Después de 30 años tomado, la Ciudad recuperó un edificio de 8 pisos en Núñez que era foco de inseguridad
Tras reiteradas denuncias por incendios y chatarra acumulada, distintas áreas del Gobierno de la Ciudad desocuparon el predio de Manuela Pedraza al 1800.
El edificio fue recuperado gracias a la Policía de la Ciudad.
Captura de videoUn operativo con orden judicial permitió desalojar un edificio de ocho pisos y 32 departamentos sobre la calle Manuela Pedraza, en Núñez, que estaba usurpado desde hacía tres décadas y que, según vecinos, funcionaba como epicentro de delitos en la zona. En lo que va de la gestión, ya son 937 las propiedades restituidas a sus dueños, por un valor estimado de 500 millones de dólares.
Un edificio sin luz ni gas, ocupado desde hace 30 años
El operativo se concentró en un edificio ubicado en Manuela Pedraza 1875, entre las calles Grecia y 3 de Febrero, a metros de la estación Núñez del tren Mitre y a pocas cuadras de la avenida Del Libertador. La construcción, de ocho pisos y 32 unidades funcionales, llevaba tres décadas tomada y funcionaba sin conexión de luz ni de gas.
El desalojo se concretó a partir de una orden judicial impulsada tras reiteradas denuncias de vecinos, que venían señalando al inmueble como un punto conflictivo dentro del barrio.
Video: el operativo para recuperar el edificio tomado
Más de 100 personas llegaron a vivir en el edificio
Según se informó, en el lugar llegaron a instalarse más de 100 personas, en su mayoría extranjeros de nacionalidad peruana, boliviana y paraguaya. Para el operativo de desalojo trabajaron de manera conjunta la Policía de la Ciudad, la Agencia Gubernamental de Control (AGC), personal de Emergencias, la Red de Atención, la Guardia de Auxilio y el Consejo de los Derechos de Niñas, Niños y Adolescentes porteño.
Una inspección realizada en abril ya había detectado que el edificio presentaba serios problemas estructurales. Vecinos consultados relataron que incluso se habían registrado incendios intencionales dentro de la propiedad, sin que por fortuna se produjeran víctimas. El inmueble, además, estaba repleto de chatarra y basura acumulada. Tras el desalojo, fue limpiado y tapiado para evitar que vuelva a ser ocupado.
La palabra de Jorge Macri
El Jefe de Gobierno porteño, Jorge Macri, remarcó que la usurpación de una propiedad no afecta únicamente al dueño del inmueble, sino también a todo el entorno del barrio, porque —según sus palabras— alrededor de estas situaciones suele instalarse droga, inseguridad, trata de personas y talleres textiles con trabajo esclavo.

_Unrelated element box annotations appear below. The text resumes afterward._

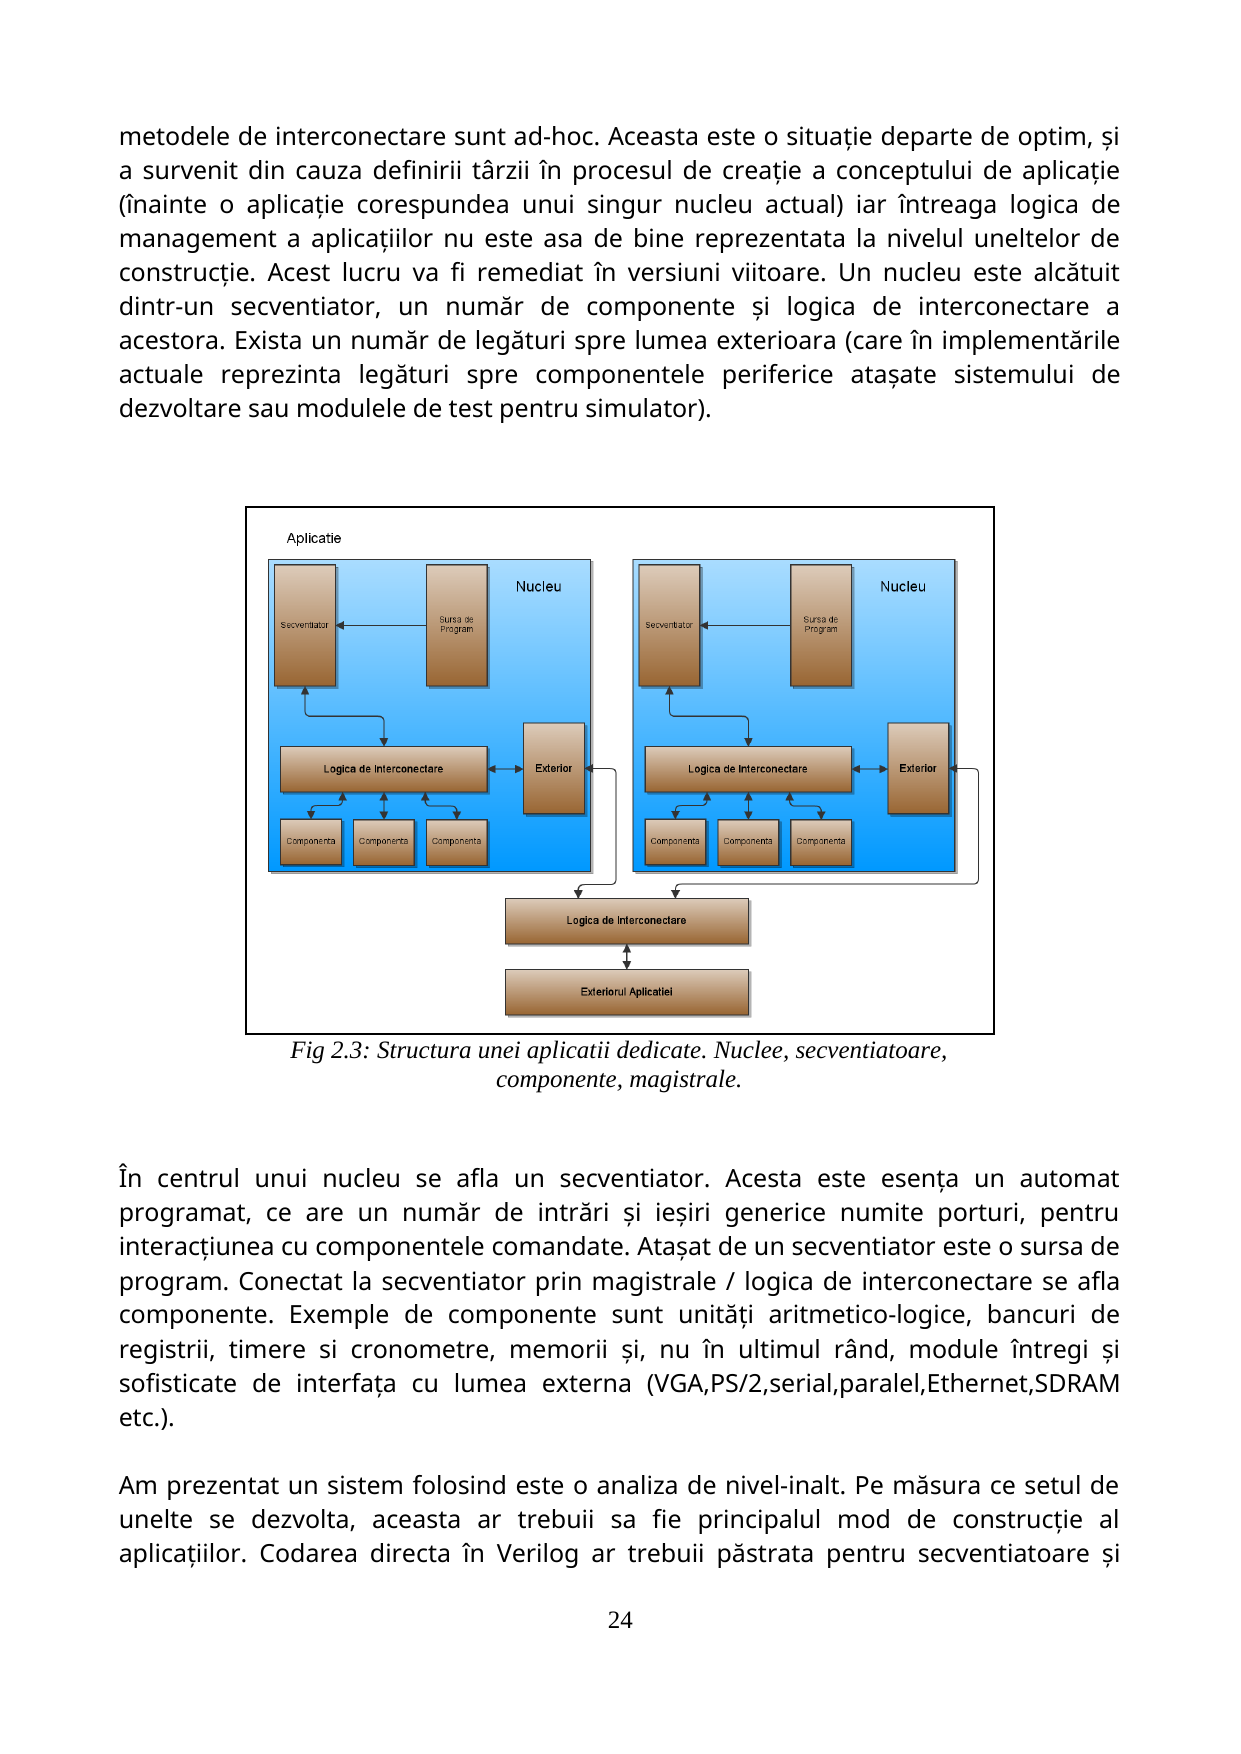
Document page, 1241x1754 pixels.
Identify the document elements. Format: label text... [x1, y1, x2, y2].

text În centrul unui nucleu se afla un secventiator. Acesta este esența un automat programat, ce are un număr de intrări și ieșiri generice numite porturi, pentru interacțiunea cu componentele comandate. Atașat de un secventiator este o sursa de program. Conectat la secventiator prin magistrale / logica de interconectare se afla componente. Exemple de componente sunt unități aritmetico-logice, bancuri de registrii, timere si cronometre, memorii și, nu în ultimul rând, module întregi și sofisticate de interfața cu lumea externa (VGA,PS/2,serial,paralel,Ethernet,SDRAM etc.). [118, 1161, 1122, 1433]
text Fig 2.3: Structura unei aplicatii dedicate. Nuclee, secventiatoare, componente, magistrale. [245, 1035, 995, 1093]
text Am prezentat un sistem folosind este o analiza de nivel-inalt. Pe măsura ce setul de unelte se dezvolta, aceasta ar trebuii sa fie principalul mod de construcție al aplicațiilor. Codarea directa în Verilog ar trebuii păstrata pentru secventiatoare și [118, 1467, 1122, 1570]
picture [250, 511, 990, 1031]
text [247, 508, 993, 1033]
text metodele de interconectare sunt ad-hoc. Aceasta este o situație departe de optim, și a survenit din cauza definirii târzii în procesul de creație a conceptului de aplicație (înainte o aplicație corespundea unui singur nucleu actual) iar întreaga logica de management a aplicațiilor nu este asa de bine reprezentata la nivelul uneltelor de construcție. Acest lucru va fi remediat în versiuni viitoare. Un nucleu este alcătuit dintr-un secventiator, un număr de componente și logica de interconectare a acestora. Exista un număr de legături spre lumea exterioara (care în implementările actuale reprezinta legături spre componentele periferice atașate sistemului de dezvoltare sau modulele de test pentru simulator). [118, 118, 1122, 425]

El mandatario porteño adelantó además que este tipo de operativos van a continuar hasta liberar todas las propiedades usurpadas en la Ciudad, y sostuvo que lo que cambió no fueron las leyes ni los jueces, sino la decisión política y la confianza de los vecinos en que la ley efectivamente se cumple.
Un eje central de la gestión porteña
Desde el Gobierno de la Ciudad remarcan que el respeto por la propiedad privada y el ordenamiento del espacio público son ejes prioritarios de esta gestión, y que representan un cambio en la manera de abordar tanto la defensa de la ley como la seguridad urbana. De hecho, en los barrios donde se realizaron desalojos se registró una baja en los índices delictivos.

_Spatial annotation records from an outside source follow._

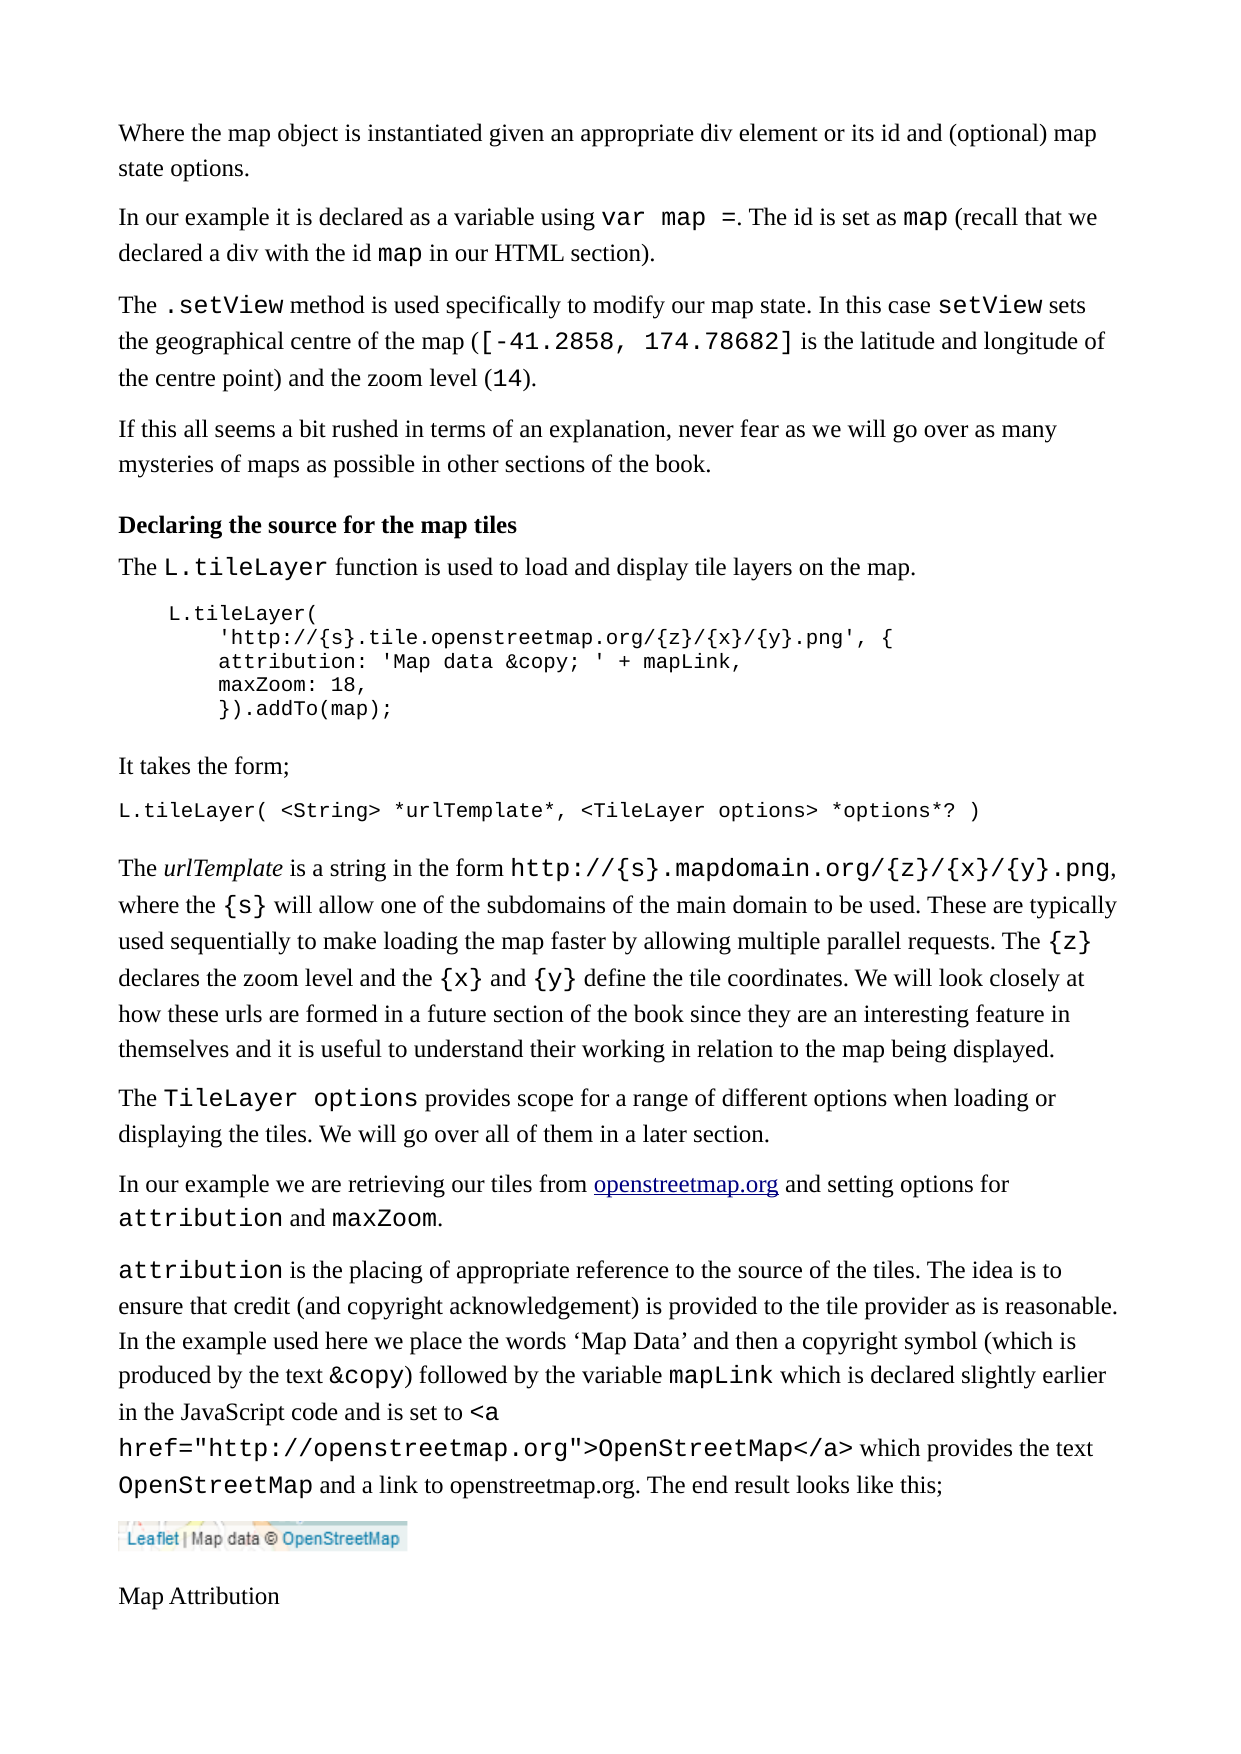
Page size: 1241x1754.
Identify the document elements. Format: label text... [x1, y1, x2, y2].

text }).addTo(map); [118, 698, 1122, 722]
text attribution is the placing of appropriate reference to the source of the tiles. The idea is to ensure that credit (and copyright acknowledgement) is provided to the tile provider as is reasonable. In the example used here we place the words ‘Map Data’ and then a copyright symbol (which is produced by the text &copy) followed by the variable mapLink which is declared slightly earlier in the JavaScript code and is set to <a href="http://openstreetmap.org">OpenStreetMap</a> which provides the text OpenStreetMap and a link to openstreetmap.org. The end result looks like this; [118, 1255, 1122, 1501]
text L.tileLayer( <String> *urlTemplate*, <TileLayer options> *options*? ) [118, 800, 1122, 824]
text In our example it is declared as a variable using var map =. The id is set as map (recall that we declared a div with the id map in our HTML section). [118, 202, 1122, 269]
text attribution: 'Map data &copy; ' + mapLink, [118, 651, 1122, 674]
text maxZoom: 18, [118, 674, 1122, 698]
text The TileLayer options provides scope for a range of different options when loading or displaying the tiles. We will go over all of them in a later section. [118, 1083, 1122, 1148]
picture [118, 1521, 417, 1561]
text In our example we are retrieving our tiles from openstreetmap.org and setting options for attribution and maxZoom. [118, 1169, 1122, 1234]
subtitle Declaring the source for the map tiles [118, 511, 1122, 539]
text The .setView method is used specifically to modify our map state. In this case setView sets the geographical centre of the map ([-41.2858, 174.78682] is the latitude and longitude of the centre point) and the zoom level (14). [118, 290, 1122, 394]
text If this all seems a bit rushed in terms of an explanation, never fear as we will go over as many mysteries of maps as possible in other sections of the book. [118, 414, 1122, 478]
text 'http://{s}.tile.openstreetmap.org/{z}/{x}/{y}.png', { [118, 627, 1122, 651]
text Map Attribution [118, 1581, 1122, 1609]
text The L.tileLayer function is used to load and display tile layers on the map. [118, 552, 1122, 583]
text L.tileLayer( [118, 603, 1122, 627]
text The urlTemplate is a string in the form http://{s}.mapdomain.org/{z}/{x}/{y}.png, where the {s} will allow one of the subdomains of the main domain to be used. These are typically used sequentially to make loading the map faster by allowing multiple parallel requests. The {z} declares the zoom level and the {x} and {y} define the tile coordinates. We will look closely at how these urls are formed in a future section of the book since they are an interesting feature in themselves and it is useful to understand their working in relation to the map being displayed. [118, 853, 1122, 1063]
text Where the map object is instantiated given an appropriate div element or its id and (optional) map state options. [118, 118, 1122, 181]
text It takes the form; [118, 751, 1122, 780]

Dentro del ranking de barrios con más operativos de este tipo durante la gestión actual se destacan Constitución, Balvanera —particularmente en la zona de Once—, San Telmo, La Boca, Almagro y Palermo.
El objetivo declarado por las autoridades porteñas es que todos los vecinos de la Ciudad, sin importar en qué barrio vivan, puedan desarrollar su vida cotidiana en condiciones de orden y con los mismos derechos y obligaciones.
Parte de una política más amplia de ordenamiento urbano
El operativo en Núñez se suma a otras acciones del Gobierno porteño orientadas al ordenamiento del espacio público, entre ellas el desalojo de manteros en parques, plazas y veredas comerciales, que en total equivalen a 67 kilómetros lineales recuperados. A esto se agregan los controles permanentes en los límites entre la Ciudad y la provincia de Buenos Aires, junto con operativos de saturación en barrios y villas para reforzar la seguridad.